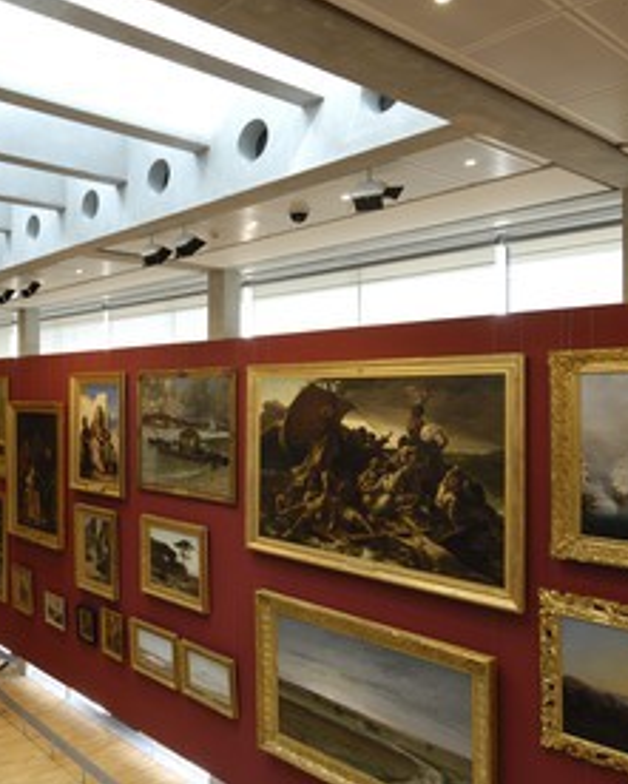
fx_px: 697
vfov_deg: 58.8
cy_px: 389
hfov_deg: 46.0
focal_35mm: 30
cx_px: 126
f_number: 10
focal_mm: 14
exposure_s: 1/1.43
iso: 100
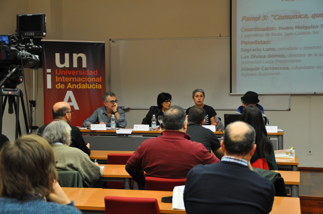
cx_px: 162
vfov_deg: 21.5
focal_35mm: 63
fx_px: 565
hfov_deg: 31.9
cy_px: 107
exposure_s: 1/60
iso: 800
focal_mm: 42
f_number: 4.5
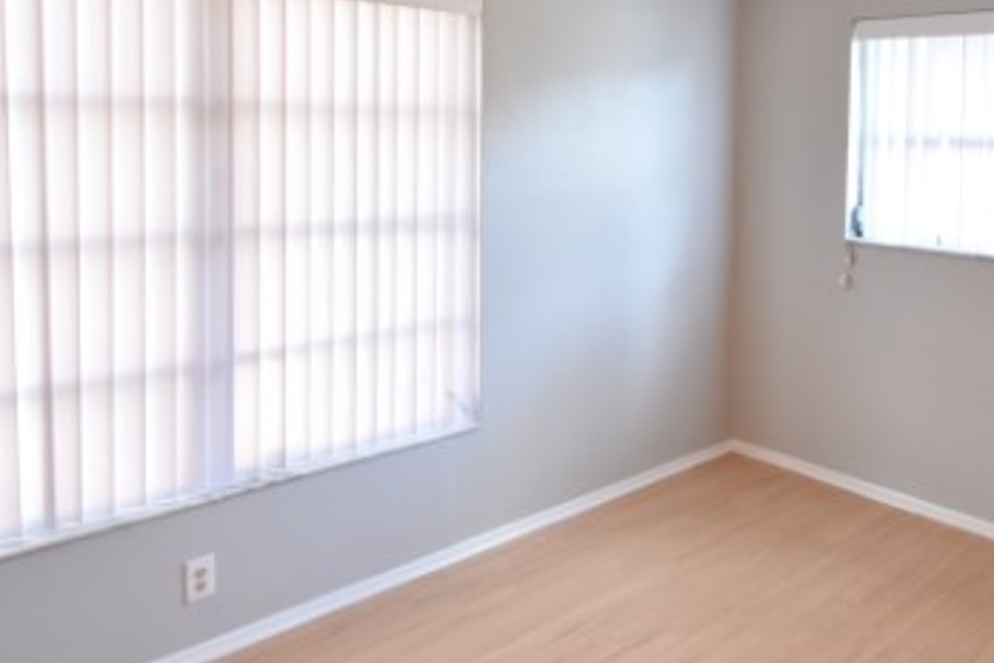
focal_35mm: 31
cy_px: 160
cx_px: 637
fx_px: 856
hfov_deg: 59.3
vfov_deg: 41.0
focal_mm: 10
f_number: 3.5
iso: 800
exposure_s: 1/15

───

Your answer must be an exact copy of the listing, with every picture omitted.

fx_px: 697
vfov_deg: 58.8
cy_px: 389
hfov_deg: 46.0
focal_35mm: 30
cx_px: 126
f_number: 10
focal_mm: 14
exposure_s: 1/1.43
iso: 100
cx_px: 162
vfov_deg: 21.5
focal_35mm: 63
fx_px: 565
hfov_deg: 31.9
cy_px: 107
exposure_s: 1/60
iso: 800
focal_mm: 42
f_number: 4.5
focal_35mm: 31
cy_px: 160
cx_px: 637
fx_px: 856
hfov_deg: 59.3
vfov_deg: 41.0
focal_mm: 10
f_number: 3.5
iso: 800
exposure_s: 1/15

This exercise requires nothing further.